Actions to take:
(1) According to the passage on the Brown-Coakley polls, how many likely voters did Public Policy Polling survey?
(2) Continue the passage on the Brown-Coakley polls from the point where it ends.

Exercise text:
==*==
According to Real Clear Politics, all four polls that have come out since the beginning of the weekend show Scott Brown leading Martha Coakley. The lead ranges from 3 points (ARG) to 10 points (PJM/CrossTarget). Not surprisingly, given these results, the betting money, as reflected by Intrade, now strongly favors Brown.
Public Policy Polling (PPP), a Democratic polling firm, has Brown up by 5 points, 51-46. PPP polled more than 1,200 likely voters, which means that the margin of error is less than 3 percent. GIven the sample size (the largest of any I’ve seen in this campaign) and the fact that PPP is Democratic (but highly respected), this poll strikes me as particularly significant.
==*==
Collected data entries
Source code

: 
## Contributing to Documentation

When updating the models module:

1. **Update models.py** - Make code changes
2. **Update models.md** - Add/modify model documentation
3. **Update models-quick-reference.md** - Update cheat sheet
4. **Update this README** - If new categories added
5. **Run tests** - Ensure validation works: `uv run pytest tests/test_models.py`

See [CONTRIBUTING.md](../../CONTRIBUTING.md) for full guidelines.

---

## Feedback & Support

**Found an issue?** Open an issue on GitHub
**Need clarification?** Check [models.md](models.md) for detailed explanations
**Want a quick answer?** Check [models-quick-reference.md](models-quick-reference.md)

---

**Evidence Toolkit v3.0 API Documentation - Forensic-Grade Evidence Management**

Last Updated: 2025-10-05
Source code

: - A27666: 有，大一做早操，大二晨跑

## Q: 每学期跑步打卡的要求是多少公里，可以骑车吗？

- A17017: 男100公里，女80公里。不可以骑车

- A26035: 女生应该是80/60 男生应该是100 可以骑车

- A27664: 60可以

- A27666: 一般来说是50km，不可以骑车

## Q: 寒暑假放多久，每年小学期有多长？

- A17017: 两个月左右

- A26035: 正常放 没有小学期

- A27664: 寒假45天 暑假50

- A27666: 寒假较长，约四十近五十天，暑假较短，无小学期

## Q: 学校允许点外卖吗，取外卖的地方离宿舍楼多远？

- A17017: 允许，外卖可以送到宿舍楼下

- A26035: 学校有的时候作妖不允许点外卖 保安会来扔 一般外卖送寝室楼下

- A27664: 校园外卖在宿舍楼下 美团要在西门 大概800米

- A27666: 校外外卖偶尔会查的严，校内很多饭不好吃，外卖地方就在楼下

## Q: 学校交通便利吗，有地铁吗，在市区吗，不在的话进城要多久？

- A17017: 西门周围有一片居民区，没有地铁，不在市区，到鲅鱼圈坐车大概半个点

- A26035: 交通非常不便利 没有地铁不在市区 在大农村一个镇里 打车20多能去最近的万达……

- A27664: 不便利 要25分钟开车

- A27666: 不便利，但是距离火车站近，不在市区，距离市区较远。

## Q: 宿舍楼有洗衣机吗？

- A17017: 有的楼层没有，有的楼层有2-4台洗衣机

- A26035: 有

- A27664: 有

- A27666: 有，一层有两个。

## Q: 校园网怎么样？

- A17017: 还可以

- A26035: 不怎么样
==*==
Responses to the tasks:
(1) More than 1,200 likely voters.

(2)
According to PPP, Brown’s voters are more committed than Coakley’s. Among those who say they are “very excited” to vote, Brown leads 59-40. He also leads 64-32 among independents. By a 56-37 margin, Massachusetts voters view Brown favorability. Coakley is viewed unfavorabley by a 44-51 margin.
PPP also provides further insight about how those who are likely to vote in Massachusetts this year view both Obamacare and Obama. They oppose the former by a margin of 48-40. This is less opposition than the 15 point margin found in a Suffolk University poll, but it still bodes badly for Coakley.
As for the president, likely voters are essentially split down the middle. 44 percent approve of him and 43 percent don’t. These numbers suggest that Obama’s ability to assist Coakley, who polls at better than 44 percent, is quite limited. Thus, it’s questionable whether his rather tepid speech on her behalf yesterday will have a major impact on the race.
It won’t be easy for the uninspiring, gaffe-prone Coakley to prevail in a state where Obama’s favorability rating is break-even, if that’s truly how far it has fallen.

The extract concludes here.